THE PROBLEM »
Each line in the records that mentions the word "Tower" needs to be listed.

*** Opening of EXCERPTED DATA ***

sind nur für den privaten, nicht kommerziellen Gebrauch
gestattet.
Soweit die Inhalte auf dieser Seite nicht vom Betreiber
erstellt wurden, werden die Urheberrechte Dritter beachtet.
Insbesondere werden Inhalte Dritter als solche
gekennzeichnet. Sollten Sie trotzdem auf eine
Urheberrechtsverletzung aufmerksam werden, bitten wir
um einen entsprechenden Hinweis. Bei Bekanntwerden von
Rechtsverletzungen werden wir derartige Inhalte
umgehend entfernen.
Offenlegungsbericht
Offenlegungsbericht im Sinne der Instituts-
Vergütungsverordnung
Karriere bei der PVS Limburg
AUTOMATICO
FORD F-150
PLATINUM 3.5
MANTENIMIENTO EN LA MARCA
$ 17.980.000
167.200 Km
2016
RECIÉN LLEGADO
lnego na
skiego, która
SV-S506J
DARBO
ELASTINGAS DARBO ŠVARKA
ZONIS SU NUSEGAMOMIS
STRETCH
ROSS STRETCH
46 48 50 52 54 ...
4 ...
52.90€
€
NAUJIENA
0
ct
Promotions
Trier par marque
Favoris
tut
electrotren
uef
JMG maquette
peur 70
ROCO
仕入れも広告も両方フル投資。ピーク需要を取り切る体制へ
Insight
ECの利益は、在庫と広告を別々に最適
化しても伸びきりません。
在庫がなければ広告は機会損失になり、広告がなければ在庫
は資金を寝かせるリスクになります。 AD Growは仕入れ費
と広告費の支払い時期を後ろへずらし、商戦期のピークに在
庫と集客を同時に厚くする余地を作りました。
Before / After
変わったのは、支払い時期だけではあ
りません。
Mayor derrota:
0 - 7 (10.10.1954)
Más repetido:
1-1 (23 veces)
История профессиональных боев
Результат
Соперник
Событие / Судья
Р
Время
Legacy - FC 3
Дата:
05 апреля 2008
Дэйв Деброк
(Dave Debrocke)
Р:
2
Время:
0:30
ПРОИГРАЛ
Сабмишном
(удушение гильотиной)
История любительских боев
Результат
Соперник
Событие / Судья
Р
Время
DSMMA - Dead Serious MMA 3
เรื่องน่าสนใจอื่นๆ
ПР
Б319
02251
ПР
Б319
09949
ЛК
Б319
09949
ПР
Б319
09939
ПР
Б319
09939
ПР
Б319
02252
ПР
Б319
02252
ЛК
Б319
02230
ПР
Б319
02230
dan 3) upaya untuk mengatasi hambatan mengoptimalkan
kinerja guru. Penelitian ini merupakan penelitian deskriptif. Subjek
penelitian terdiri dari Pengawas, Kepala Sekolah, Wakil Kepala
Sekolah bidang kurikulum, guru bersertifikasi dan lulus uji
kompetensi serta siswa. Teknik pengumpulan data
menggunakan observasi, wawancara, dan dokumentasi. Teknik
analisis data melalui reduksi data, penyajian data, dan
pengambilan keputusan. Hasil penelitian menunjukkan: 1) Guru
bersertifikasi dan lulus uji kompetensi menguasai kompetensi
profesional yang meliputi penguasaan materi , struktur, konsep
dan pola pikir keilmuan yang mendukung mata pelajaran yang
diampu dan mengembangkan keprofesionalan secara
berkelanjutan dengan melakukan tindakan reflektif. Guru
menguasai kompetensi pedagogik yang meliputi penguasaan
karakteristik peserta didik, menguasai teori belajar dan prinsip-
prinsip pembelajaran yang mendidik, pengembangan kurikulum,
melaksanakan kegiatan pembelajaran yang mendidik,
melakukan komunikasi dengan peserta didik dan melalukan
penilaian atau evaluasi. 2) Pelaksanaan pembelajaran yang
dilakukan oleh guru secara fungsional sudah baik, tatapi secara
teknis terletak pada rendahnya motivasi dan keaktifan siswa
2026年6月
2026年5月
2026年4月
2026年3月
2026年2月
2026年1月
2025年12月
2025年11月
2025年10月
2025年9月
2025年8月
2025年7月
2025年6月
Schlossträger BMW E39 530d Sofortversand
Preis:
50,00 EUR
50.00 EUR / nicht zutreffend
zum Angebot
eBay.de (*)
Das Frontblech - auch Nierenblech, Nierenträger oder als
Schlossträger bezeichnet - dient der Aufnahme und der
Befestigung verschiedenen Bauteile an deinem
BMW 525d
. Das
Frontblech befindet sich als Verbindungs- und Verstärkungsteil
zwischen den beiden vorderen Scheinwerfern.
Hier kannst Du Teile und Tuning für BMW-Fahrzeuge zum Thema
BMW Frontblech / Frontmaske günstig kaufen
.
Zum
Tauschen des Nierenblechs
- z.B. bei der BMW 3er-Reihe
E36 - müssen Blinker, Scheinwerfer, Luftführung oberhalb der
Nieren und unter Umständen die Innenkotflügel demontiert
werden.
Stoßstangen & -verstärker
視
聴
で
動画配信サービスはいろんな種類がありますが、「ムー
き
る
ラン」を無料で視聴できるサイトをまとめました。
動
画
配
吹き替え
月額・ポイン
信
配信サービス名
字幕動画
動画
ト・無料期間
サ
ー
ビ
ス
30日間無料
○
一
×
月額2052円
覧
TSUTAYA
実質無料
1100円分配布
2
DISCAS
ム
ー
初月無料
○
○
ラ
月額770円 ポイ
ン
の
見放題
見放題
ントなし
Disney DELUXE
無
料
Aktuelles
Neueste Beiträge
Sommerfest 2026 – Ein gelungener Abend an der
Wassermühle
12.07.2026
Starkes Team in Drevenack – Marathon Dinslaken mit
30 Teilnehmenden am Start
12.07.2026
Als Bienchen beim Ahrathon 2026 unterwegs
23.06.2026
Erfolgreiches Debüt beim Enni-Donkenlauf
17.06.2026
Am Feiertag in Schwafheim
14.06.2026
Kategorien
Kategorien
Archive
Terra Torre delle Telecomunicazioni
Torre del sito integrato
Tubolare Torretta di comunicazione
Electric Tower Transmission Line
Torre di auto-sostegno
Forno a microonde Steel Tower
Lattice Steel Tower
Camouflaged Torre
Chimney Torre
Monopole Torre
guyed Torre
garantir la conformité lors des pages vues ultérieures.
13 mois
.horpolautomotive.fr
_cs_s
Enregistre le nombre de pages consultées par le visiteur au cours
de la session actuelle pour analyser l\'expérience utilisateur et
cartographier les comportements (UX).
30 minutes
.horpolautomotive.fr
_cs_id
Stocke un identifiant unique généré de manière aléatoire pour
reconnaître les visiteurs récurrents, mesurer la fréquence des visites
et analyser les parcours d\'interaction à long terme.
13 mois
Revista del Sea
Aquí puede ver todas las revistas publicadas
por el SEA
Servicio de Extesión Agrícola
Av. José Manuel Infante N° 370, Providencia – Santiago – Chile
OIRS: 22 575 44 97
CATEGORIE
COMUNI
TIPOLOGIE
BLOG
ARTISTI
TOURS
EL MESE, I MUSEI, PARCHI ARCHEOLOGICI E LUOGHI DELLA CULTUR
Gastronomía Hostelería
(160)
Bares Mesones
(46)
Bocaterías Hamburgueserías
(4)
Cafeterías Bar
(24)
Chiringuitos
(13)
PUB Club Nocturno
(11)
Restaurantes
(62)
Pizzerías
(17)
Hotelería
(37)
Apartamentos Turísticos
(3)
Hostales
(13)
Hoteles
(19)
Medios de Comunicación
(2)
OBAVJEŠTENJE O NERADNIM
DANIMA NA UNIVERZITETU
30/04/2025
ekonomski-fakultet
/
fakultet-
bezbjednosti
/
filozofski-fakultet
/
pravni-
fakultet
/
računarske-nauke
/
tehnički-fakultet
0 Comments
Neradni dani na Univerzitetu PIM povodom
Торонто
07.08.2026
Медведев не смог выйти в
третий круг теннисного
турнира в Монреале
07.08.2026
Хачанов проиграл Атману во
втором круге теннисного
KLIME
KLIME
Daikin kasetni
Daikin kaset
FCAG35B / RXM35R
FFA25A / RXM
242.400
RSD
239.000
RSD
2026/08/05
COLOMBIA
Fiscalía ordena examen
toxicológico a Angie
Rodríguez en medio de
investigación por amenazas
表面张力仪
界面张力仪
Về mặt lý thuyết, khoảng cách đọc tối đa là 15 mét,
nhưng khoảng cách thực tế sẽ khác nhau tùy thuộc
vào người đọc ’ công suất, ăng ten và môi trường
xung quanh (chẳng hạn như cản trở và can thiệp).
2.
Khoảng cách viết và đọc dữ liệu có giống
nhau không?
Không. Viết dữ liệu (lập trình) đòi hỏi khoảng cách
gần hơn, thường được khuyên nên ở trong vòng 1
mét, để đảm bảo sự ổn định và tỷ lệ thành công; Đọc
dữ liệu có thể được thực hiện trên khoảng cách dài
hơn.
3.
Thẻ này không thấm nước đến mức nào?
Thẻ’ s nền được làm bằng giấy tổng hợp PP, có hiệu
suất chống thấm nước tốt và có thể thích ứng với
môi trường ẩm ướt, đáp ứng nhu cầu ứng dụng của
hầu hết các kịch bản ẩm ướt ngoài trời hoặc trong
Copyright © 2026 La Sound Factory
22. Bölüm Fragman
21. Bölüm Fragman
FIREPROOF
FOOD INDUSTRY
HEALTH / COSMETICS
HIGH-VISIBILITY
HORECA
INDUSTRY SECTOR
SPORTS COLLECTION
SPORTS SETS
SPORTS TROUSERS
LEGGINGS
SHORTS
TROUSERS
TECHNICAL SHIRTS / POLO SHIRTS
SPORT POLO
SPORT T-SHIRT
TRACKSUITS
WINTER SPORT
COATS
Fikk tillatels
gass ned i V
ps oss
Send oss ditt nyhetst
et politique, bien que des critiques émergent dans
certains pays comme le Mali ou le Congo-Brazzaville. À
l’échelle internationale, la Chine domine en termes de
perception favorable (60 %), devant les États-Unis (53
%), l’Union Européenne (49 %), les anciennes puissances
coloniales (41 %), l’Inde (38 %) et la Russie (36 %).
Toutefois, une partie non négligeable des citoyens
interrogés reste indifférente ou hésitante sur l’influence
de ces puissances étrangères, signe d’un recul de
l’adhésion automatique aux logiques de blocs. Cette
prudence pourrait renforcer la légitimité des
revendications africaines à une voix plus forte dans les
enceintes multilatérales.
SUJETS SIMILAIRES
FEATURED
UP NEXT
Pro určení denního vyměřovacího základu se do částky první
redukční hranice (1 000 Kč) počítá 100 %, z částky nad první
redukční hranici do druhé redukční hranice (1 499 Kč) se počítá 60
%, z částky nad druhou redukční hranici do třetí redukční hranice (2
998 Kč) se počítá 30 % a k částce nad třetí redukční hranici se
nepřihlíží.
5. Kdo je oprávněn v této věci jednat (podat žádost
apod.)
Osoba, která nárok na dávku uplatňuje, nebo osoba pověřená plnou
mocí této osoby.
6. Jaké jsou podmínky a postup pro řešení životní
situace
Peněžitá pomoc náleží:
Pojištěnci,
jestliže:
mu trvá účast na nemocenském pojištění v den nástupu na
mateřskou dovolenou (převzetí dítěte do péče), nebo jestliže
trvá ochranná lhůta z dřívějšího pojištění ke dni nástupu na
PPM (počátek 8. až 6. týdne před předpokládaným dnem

*** Close of EXCERPTED DATA ***

ANSWER »
Electric Tower Transmission Line
Forno a microonde Steel Tower
Lattice Steel Tower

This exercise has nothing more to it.